OpenAI recently released Structured Outputs, a JSON-based API to help developers improve the output of their models and achieve 100% reasonability. While OpenAI confirms 100% reasonability, there are still chances of errors.
This begs the question – why pursue this approach when similar results could be achieved at a programming language level with Prolog?
Prolog, a powerful yet often overlooked programming language brought to the realm of AI, excels at “old-school” symbolic AI tasks such as knowledge-based systems and rule-based natural language processing. Its declarative nature allows developers to specify rules and facts about a problem domain, allowing its interpreter to automatically infer solutions. This makes it one of the best languages for classic AI problems such as search and constraint satisfaction.

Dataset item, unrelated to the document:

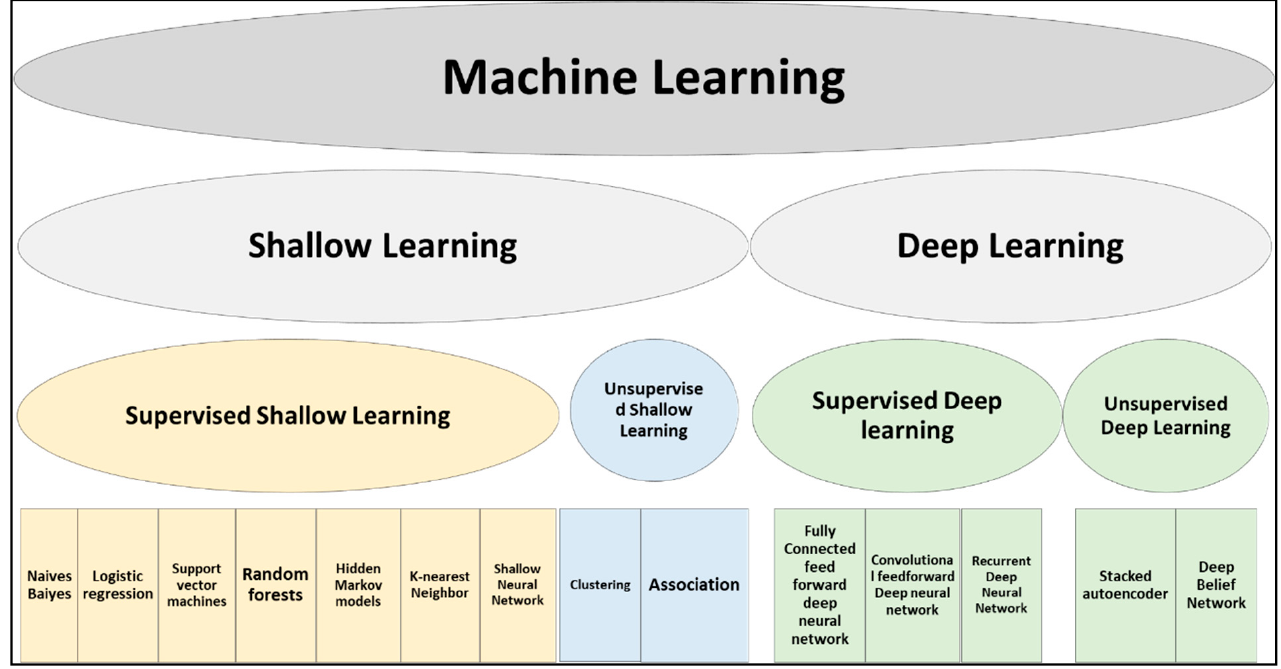
Figure 4. Classification of common machine learning algorithms used in energy systems.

Prolog also shines in handling uncertain or incomplete data. Programmers can specify rules that might be true or false, and Prolog will reason out the problem to find the most likely and accurate solution given available information. This is a key advantage in real-world AI scenarios where information is often incomplete.
Similarly, a study published as part of the International Computer Science Series suggested that Prolog is well-suited for AI development due to its declarative nature, for the very reason that programmers can specify rules and facts, and Prolog’s built-in inference engine can derive conclusions.
The report further mentioned that Prolog’s backtracking mechanism allows for efficient searching of solution spaces. The report provides examples of using Prolog for natural language processing tasks like parsing sentences. Prolog’s ability to handle recursive rules and symbolic expressions makes it useful for implementing expert systems and knowledge representation.
Prolog in Production Environment
IBM’s Watson system, famous for winning Jeopardy, uses Prolog for pattern matching over natural language parse trees. According to the developers, Prolog was chosen for its “simplicity and expressiveness” in specifying pattern-matching rules.
“We required a language in which we could conveniently express pattern matching rules over the parse trees and other annotations (such as named entity recognition results), and a technology that could execute these rules very efficiently. We found that Prolog was the ideal choice for the language due to its simplicity and expressiveness” said former IBM senior technical staff member Adam Lally.
Meanwhile, Kyndi, an AI company, which was acquired by Qlik earlier this year, used Prolog for its natural language processing software because of its logic-based capabilities. Kyndi founder Ryan Welsh said, “Prolog is more logic-driven and more powerful in its abstract reasoning than modern programming languages such as C++ or Java.”
Apparently, TerminusDB, an open-source graph database and document store, has been implemented in Prolog. The choice of Prolog as the implementation language is significant due to, again, its declarative nature and ability to express complex rules, making it well-suited for a deductive database system like TerminusDB.
Prolog’s logic-based approach allows TerminusDB to efficiently handle complex queries and reasoning over the stored data. The declarative style of Prolog enables developers to focus on specifying the desired outcomes rather than the step-by-step process of achieving them, which aligns well with the declarative nature of database queries.
Furthermore, GeneXus incorporates Prolog as part of its rule-based system for developing smart applications with AI capabilities. Prolog’s declarative and logic-based approach aligns well with specifying business rules and complex application logic.
TextRazor, a London-based startup, also performs text analysis using an engine coded in Prolog. “TextRazor uses Prolog as its rules engine. Our system was designed to make common patterns easy to build without technical expertise, while keeping the full power and expressiveness of the Prolog language for more complex tasks,” TextRazor said in a blog.
Considering how efficient Prolog is due to its declarative nature, the question is why AI models were not trained through rule-based programming like Prolog? So far it seems like we could have eliminated so many problems within these models with just one change in foundation.